* Task statement *
Render each line of text in the material as one string in a JSON list, skipping blank lines. Leave the pictures out of the answer.

---------- Source data

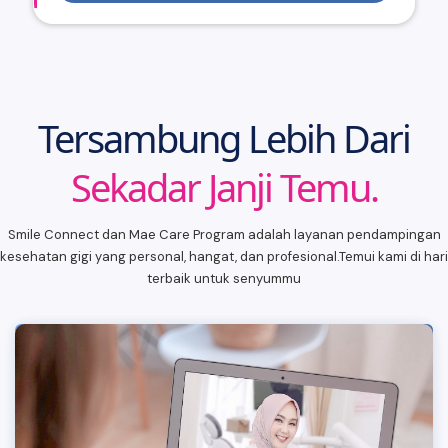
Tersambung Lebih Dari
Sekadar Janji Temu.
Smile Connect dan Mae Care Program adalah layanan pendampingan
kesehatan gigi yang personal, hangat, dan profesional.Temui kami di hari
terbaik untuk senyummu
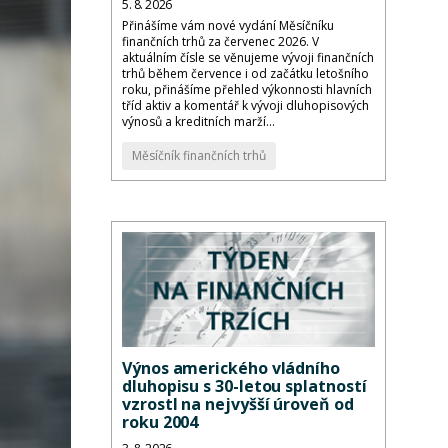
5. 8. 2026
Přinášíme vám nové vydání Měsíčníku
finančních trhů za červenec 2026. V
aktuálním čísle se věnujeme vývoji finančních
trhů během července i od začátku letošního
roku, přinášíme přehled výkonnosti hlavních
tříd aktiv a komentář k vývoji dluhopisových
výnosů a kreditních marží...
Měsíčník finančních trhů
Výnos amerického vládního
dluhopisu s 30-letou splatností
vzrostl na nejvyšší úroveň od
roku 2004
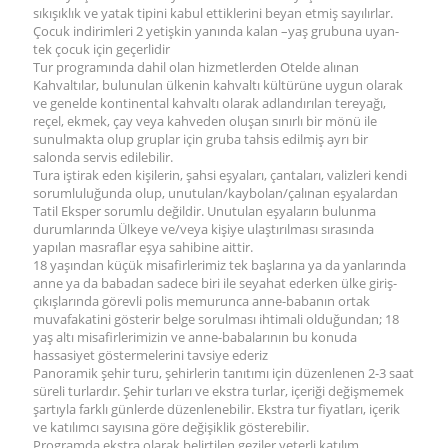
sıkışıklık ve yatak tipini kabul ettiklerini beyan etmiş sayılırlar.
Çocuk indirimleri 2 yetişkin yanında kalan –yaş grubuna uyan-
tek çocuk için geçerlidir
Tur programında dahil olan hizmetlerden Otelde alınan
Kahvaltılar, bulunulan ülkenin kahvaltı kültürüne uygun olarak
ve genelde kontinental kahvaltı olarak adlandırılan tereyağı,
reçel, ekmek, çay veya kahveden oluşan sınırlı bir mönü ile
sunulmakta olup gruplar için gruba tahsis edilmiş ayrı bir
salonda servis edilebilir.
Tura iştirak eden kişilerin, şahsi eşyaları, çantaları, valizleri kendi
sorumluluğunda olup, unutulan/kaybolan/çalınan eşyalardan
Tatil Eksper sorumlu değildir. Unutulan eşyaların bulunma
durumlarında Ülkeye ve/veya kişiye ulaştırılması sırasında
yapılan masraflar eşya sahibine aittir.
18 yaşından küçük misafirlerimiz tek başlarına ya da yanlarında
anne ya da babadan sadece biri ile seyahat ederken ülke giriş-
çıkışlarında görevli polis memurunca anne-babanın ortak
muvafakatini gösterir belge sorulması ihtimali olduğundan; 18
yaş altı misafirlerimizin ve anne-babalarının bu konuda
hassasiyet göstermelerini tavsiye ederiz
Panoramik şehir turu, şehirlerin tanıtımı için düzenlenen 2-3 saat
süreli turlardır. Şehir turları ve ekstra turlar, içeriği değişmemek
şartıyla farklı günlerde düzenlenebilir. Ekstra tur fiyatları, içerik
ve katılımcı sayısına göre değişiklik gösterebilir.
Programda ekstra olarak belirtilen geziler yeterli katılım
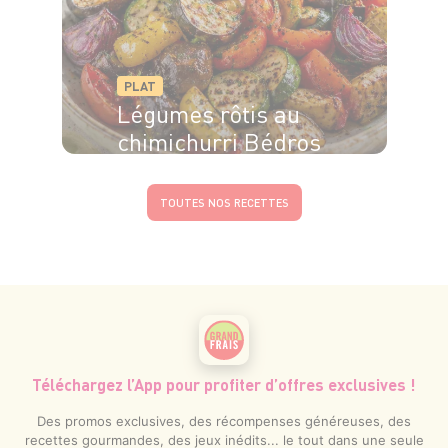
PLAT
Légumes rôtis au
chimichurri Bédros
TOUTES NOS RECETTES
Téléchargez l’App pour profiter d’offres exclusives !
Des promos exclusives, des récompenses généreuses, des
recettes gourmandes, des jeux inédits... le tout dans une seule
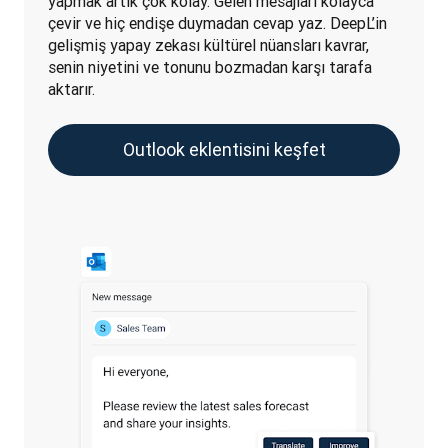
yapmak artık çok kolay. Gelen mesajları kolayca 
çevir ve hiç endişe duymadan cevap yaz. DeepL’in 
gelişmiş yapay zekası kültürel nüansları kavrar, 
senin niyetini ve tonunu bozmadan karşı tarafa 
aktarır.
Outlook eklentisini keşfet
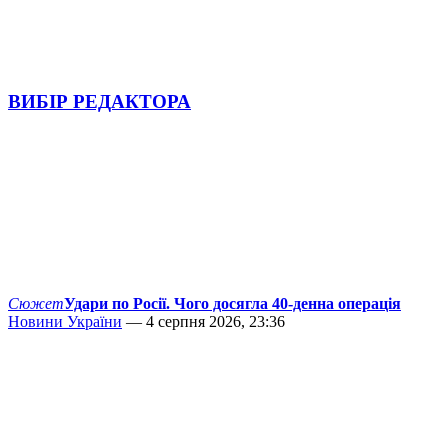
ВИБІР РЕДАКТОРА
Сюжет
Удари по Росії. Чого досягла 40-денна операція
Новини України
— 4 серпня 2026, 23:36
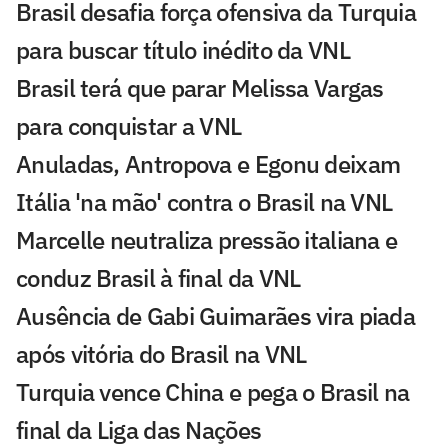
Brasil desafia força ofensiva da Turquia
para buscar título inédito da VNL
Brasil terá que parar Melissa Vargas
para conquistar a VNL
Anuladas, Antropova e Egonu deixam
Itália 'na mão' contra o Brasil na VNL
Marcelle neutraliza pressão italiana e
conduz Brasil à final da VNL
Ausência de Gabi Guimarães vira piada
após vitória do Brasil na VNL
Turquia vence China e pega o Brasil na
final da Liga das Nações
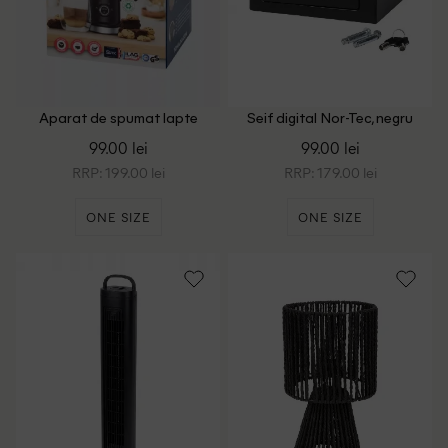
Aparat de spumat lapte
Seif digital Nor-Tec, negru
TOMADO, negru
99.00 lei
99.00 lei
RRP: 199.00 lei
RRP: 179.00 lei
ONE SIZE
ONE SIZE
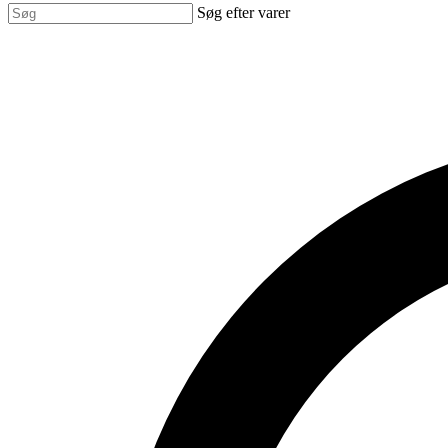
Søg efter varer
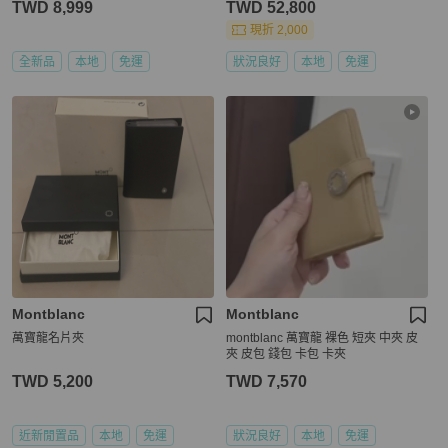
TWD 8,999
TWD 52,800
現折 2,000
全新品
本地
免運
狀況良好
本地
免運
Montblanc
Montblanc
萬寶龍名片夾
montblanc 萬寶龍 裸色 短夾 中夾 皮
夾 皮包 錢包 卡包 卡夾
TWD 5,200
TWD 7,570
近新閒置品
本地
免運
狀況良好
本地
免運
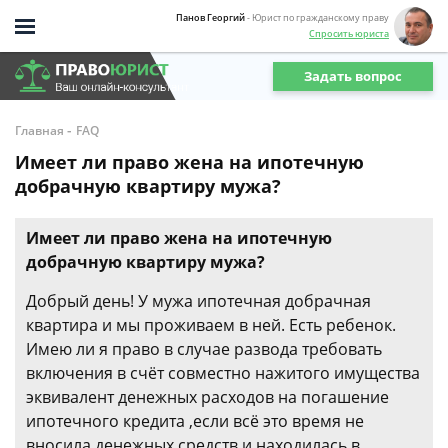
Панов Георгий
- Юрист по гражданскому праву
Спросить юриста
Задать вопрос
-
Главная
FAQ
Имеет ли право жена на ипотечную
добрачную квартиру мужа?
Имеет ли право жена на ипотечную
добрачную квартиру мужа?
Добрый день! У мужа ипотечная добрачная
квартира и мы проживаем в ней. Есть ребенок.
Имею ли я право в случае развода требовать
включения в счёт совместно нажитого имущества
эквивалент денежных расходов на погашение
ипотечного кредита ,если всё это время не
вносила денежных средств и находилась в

--------------------

* Expected answer *
[
  "Tersambung Lebih Dari",
  "Sekadar Janji Temu.",
  "Smile Connect dan Mae Care Program adalah layanan pendampingan",
  "kesehatan gigi yang personal, hangat, dan profesional.Temui kami di hari",
  "terbaik untuk senyummu",
  "5. 8. 2026",
  "Přinášíme vám nové vydání Měsíčníku",
  "finančních trhů za červenec 2026. V",
  "aktuálním čísle se věnujeme vývoji finančních",
  "trhů během července i od začátku letošního",
  "roku, přinášíme přehled výkonnosti hlavních",
  "tříd aktiv a komentář k vývoji dluhopisových",
  "výnosů a kreditních marží...",
  "Měsíčník finančních trhů",
  "Výnos amerického vládního",
  "dluhopisu s 30-letou splatností",
  "vzrostl na nejvyšší úroveň od",
  "roku 2004",
  "sıkışıklık ve yatak tipini kabul ettiklerini beyan etmiş sayılırlar.",
  "Çocuk indirimleri 2 yetişkin yanında kalan –yaş grubuna uyan-",
  "tek çocuk için geçerlidir",
  "Tur programında dahil olan hizmetlerden Otelde alınan",
  "Kahvaltılar, bulunulan ülkenin kahvaltı kültürüne uygun olarak",
  "ve genelde kontinental kahvaltı olarak adlandırılan tereyağı,",
  "reçel, ekmek, çay veya kahveden oluşan sınırlı bir mönü ile",
  "sunulmakta olup gruplar için gruba tahsis edilmiş ayrı bir",
  "salonda servis edilebilir.",
  "Tura iştirak eden kişilerin, şahsi eşyaları, çantaları, valizleri kendi",
  "sorumluluğunda olup, unutulan/kaybolan/çalınan eşyalardan",
  "Tatil Eksper sorumlu değildir. Unutulan eşyaların bulunma",
  "durumlarında Ülkeye ve/veya kişiye ulaştırılması sırasında",
  "yapılan masraflar eşya sahibine aittir.",
  "18 yaşından küçük misafirlerimiz tek başlarına ya da yanlarında",
  "anne ya da babadan sadece biri ile seyahat ederken ülke giriş-",
  "çıkışlarında görevli polis memurunca anne-babanın ortak",
  "muvafakatini gösterir belge sorulması ihtimali olduğundan; 18",
  "yaş altı misafirlerimizin ve anne-babalarının bu konuda",
  "hassasiyet göstermelerini tavsiye ederiz",
  "Panoramik şehir turu, şehirlerin tanıtımı için düzenlenen 2-3 saat",
  "süreli turlardır. Şehir turları ve ekstra turlar, içeriği değişmemek",
  "şartıyla farklı günlerde düzenlenebilir. Ekstra tur fiyatları, içerik",
  "ve katılımcı sayısına göre değişiklik gösterebilir.",
  "Programda ekstra olarak belirtilen geziler yeterli katılım",
  "PLAT",
  "Légumes rôtis au",
  "chimichurri Bédros",
  "TOUTES NOS RECETTES",
  "Téléchargez l’App pour profiter d’offres exclusives !",
  "Des promos exclusives, des récompenses généreuses, des",
  "recettes gourmandes, des jeux inédits... le tout dans une seule",
  "yapmak artık çok kolay. Gelen mesajları kolayca ",
  "çevir ve hiç endişe duymadan cevap yaz. DeepL’in ",
  "gelişmiş yapay zekası kültürel nüansları kavrar, ",
  "senin niyetini ve tonunu bozmadan karşı tarafa ",
  "aktarır.",
  "Outlook eklentisini keşfet",
  "ВИБІР РЕДАКТОРА",
  "Сюжет",
  "Удари по Росії. Чого досягла 40-денна операція",
  "Новини України",
  "— 4 серпня 2026, 23:36",
  "Brasil desafia força ofensiva da Turquia",
  "para buscar título inédito da VNL",
  "Brasil terá que parar Melissa Vargas",
  "para conquistar a VNL",
  "Anuladas, Antropova e Egonu deixam",
  "Itália 'na mão' contra o Brasil na VNL",
  "Marcelle neutraliza pressão italiana e",
  "conduz Brasil à final da VNL",
  "Ausência de Gabi Guimarães vira piada",
  "após vitória do Brasil na VNL",
  "Turquia vence China e pega o Brasil na",
  "final da Liga das Nações",
  "Aparat de spumat lapte",
  "Seif digital Nor-Tec, negru",
  "TOMADO, negru",
  "99.00 lei",
  "99.00 lei",
  "RRP: 199.00 lei",
  "RRP: 179.00 lei",
  "ONE SIZE",
  "ONE SIZE",
  "Søg efter varer",
  "TWD 8,999",
  "TWD 52,800",
  "現折 2,000",
  "全新品",
  "本地",
  "免運",
  "狀況良好",
  "本地",
  "免運",
  "Montblanc",
  "Montblanc",
  "萬寶龍名片夾",
  "montblanc 萬寶龍 裸色 短夾 中夾 皮",
  "夾 皮包 錢包 卡包 卡夾",
  "TWD 5,200",
  "TWD 7,570",
  "近新閒置品",
  "本地",
  "免運",
  "狀況良好",
  "本地",
  "免運",
  "Панов Георгий",
  "- Юрист по гражданскому праву",
  "Спросить юриста",
  "Задать вопрос",
  "-",
  "Главная",
  "FAQ",
  "Имеет ли право жена на ипотечную",
  "добрачную квартиру мужа?",
  "Имеет ли право жена на ипотечную",
  "добрачную квартиру мужа?",
  "Добрый день! У мужа ипотечная добрачная",
  "квартира и мы проживаем в ней. Есть ребенок.",
  "Имею ли я право в случае развода требовать",
  "включения в счёт совместно нажитого имущества",
  "эквивалент денежных расходов на погашение",
  "ипотечного кредита ,если всё это время не",
  "вносила денежных средств и находилась в"
]